▸ Work order: Copy the lines of the records exactly as they stand, beginning with the line containing "Flowering Plants" and going on through the last line of the records, both ends included. Leave the pictures out of your answer.

▸ Provided material:
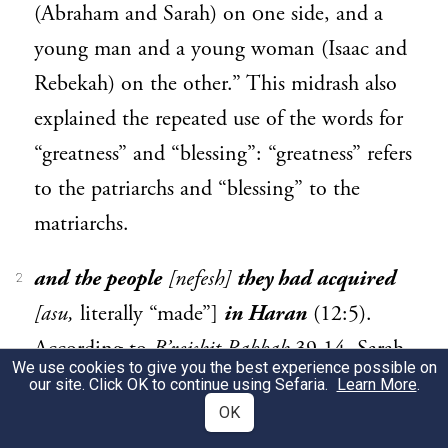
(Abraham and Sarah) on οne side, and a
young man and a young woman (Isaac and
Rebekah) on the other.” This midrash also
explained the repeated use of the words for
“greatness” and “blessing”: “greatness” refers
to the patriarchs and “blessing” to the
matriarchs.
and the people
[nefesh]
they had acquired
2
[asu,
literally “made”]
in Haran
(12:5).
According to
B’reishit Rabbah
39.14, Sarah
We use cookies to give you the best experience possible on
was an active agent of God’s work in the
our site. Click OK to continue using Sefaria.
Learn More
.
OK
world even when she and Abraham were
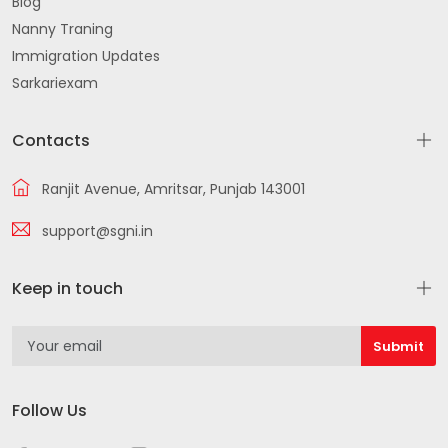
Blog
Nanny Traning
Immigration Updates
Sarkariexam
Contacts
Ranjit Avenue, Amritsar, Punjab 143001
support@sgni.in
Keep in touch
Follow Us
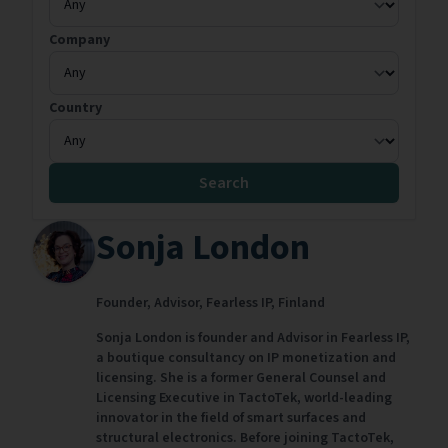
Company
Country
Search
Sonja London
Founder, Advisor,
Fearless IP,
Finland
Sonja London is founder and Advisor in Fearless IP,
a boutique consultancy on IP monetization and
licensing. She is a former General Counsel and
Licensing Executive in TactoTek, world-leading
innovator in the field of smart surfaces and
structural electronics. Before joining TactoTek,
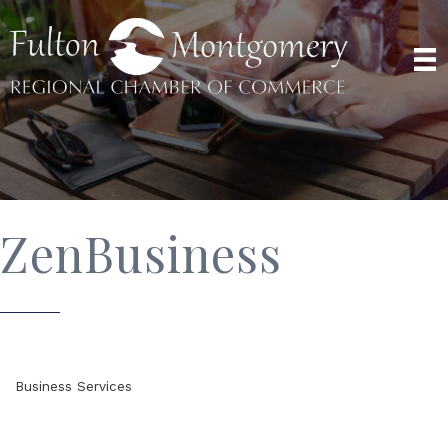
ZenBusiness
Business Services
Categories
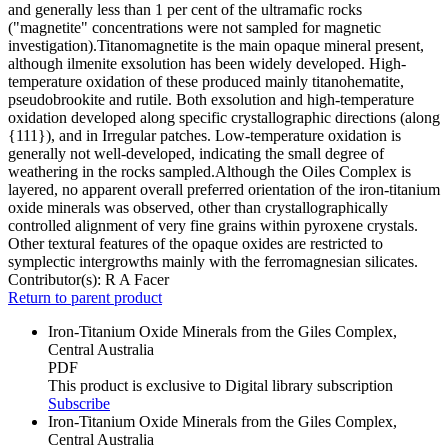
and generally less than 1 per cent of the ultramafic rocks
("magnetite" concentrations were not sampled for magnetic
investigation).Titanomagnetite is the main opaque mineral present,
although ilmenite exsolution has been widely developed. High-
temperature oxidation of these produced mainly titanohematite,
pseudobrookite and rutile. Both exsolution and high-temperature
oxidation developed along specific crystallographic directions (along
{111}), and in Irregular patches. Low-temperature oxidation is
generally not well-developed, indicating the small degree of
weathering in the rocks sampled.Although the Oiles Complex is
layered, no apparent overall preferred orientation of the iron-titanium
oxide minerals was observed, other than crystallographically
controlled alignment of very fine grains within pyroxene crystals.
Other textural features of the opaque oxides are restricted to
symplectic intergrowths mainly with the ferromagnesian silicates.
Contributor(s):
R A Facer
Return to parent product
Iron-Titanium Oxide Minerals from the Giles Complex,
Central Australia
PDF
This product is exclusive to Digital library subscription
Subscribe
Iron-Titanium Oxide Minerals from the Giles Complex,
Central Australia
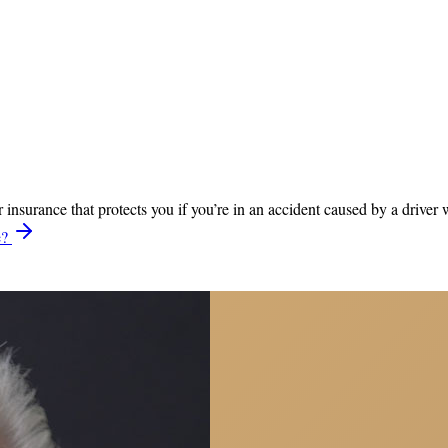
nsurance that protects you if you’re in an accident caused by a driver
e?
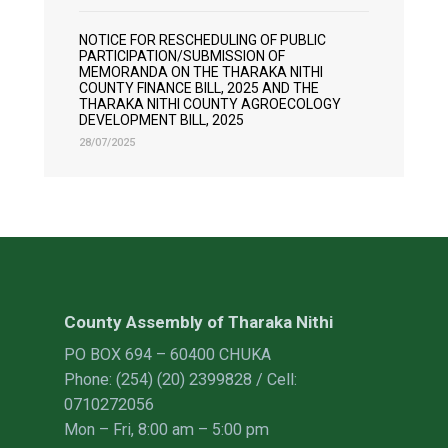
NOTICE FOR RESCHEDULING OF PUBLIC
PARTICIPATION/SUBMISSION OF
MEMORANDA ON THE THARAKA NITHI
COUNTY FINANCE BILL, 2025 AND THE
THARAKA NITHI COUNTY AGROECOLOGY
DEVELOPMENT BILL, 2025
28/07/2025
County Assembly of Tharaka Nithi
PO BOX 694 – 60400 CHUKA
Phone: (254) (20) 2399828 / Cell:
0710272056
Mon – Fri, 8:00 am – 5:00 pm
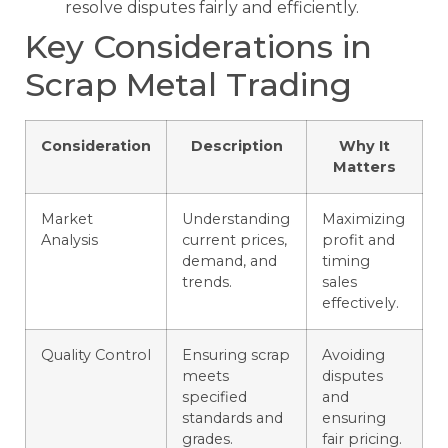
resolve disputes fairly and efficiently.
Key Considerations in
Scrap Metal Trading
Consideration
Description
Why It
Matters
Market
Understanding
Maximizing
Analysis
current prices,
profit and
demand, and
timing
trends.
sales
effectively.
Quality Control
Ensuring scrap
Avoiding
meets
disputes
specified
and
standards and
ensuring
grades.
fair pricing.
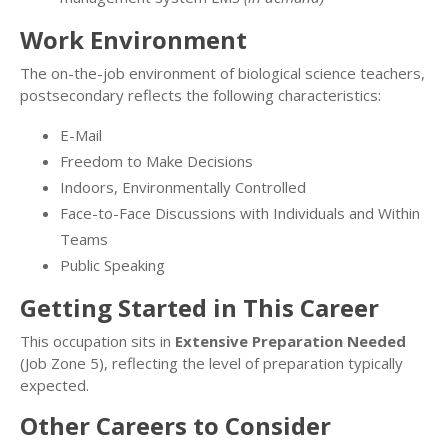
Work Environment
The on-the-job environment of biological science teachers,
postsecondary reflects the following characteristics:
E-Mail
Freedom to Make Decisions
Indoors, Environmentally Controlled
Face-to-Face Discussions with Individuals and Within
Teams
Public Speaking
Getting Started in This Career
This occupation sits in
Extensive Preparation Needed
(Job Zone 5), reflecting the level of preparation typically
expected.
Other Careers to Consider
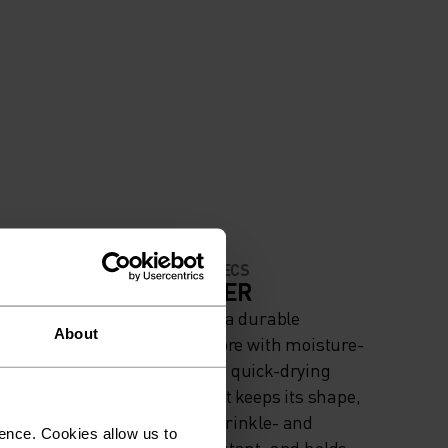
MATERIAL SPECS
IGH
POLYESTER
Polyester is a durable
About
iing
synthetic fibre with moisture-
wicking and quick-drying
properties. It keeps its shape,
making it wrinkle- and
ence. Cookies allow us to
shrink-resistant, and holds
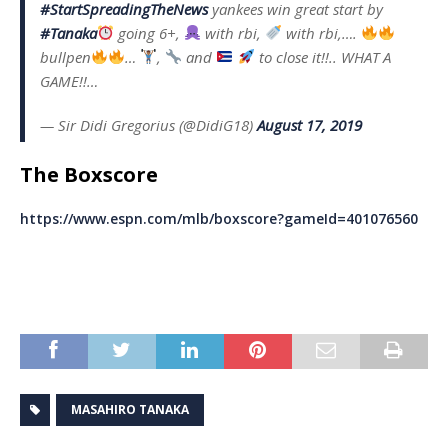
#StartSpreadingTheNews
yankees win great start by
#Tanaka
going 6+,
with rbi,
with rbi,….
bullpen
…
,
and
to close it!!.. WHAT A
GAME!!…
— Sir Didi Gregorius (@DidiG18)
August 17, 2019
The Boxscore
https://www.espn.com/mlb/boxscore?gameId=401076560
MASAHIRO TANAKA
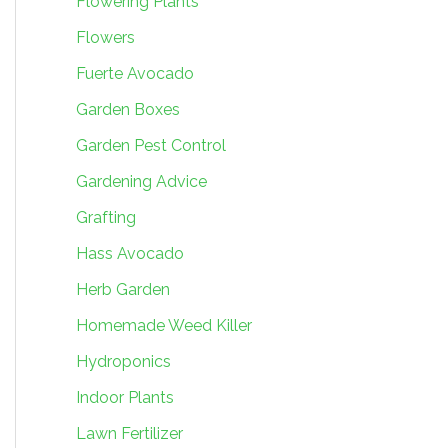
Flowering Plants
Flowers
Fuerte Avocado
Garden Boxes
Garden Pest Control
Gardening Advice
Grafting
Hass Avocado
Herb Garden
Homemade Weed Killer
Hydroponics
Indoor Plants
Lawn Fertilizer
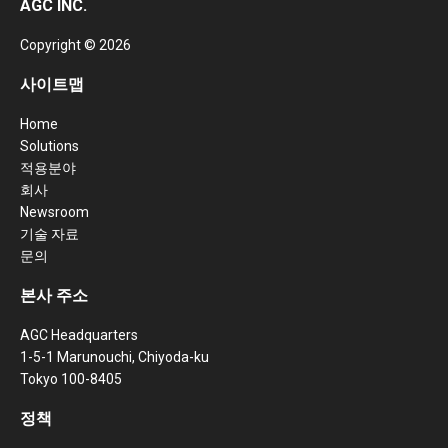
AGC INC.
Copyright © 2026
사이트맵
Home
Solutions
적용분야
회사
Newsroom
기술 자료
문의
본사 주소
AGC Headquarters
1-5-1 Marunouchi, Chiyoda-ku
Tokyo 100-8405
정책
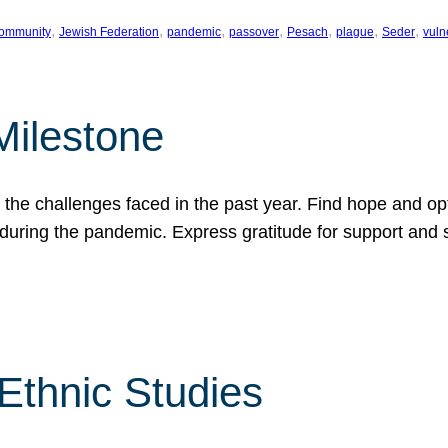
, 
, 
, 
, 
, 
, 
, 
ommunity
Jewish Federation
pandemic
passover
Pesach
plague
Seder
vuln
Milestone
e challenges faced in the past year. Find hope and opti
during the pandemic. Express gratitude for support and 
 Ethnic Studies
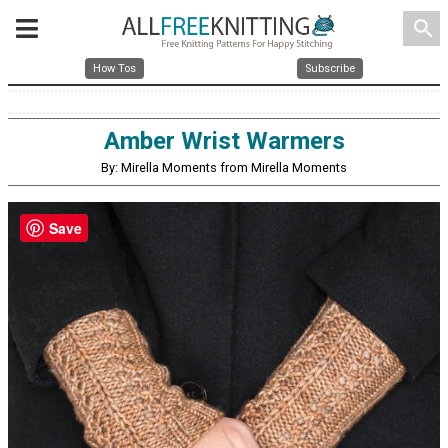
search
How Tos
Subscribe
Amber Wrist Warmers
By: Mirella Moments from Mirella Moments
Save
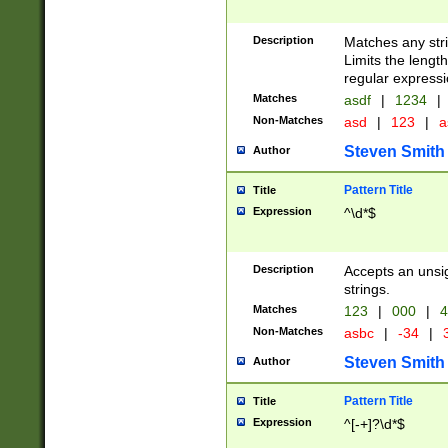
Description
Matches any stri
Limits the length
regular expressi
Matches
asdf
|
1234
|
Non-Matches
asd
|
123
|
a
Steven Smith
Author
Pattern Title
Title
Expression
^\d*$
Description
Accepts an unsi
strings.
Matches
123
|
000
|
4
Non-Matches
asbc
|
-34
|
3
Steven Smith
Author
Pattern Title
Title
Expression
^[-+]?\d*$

▸ Answer to this problem:
Flowering Plants
Flowers
Fuerte Avocado
Garden Boxes
Garden Pest Control
Gardening Advice
Grafting
Hass Avocado
Herb Garden
Homemade Weed Killer
Hydroponics
Indoor Plants
Lawn Fertilizer
AGC INC.
Copyright © 2026
사이트맵
Home
Solutions
적용분야
회사
Newsroom
기술 자료
문의
본사 주소
AGC Headquarters
1-5-1 Marunouchi, Chiyoda-ku
Tokyo 100-8405
정책
, 
, 
, 
, 
, 
, 
, 
ommunity
Jewish Federation
pandemic
passover
Pesach
plague
Seder
vuln
Milestone
e challenges faced in the past year. Find hope and opti
during the pandemic. Express gratitude for support and 
 Ethnic Studies
search
How Tos
Subscribe
Amber Wrist Warmers
By: Mirella Moments from Mirella Moments
Save
Description
Matches any stri
Limits the length
regular expressi
Matches
asdf
|
1234
|
Non-Matches
asd
|
123
|
a
Steven Smith
Author
Pattern Title
Title
Expression
^\d*$
Description
Accepts an unsi
strings.
Matches
123
|
000
|
4
Non-Matches
asbc
|
-34
|
3
Steven Smith
Author
Pattern Title
Title
Expression
^[-+]?\d*$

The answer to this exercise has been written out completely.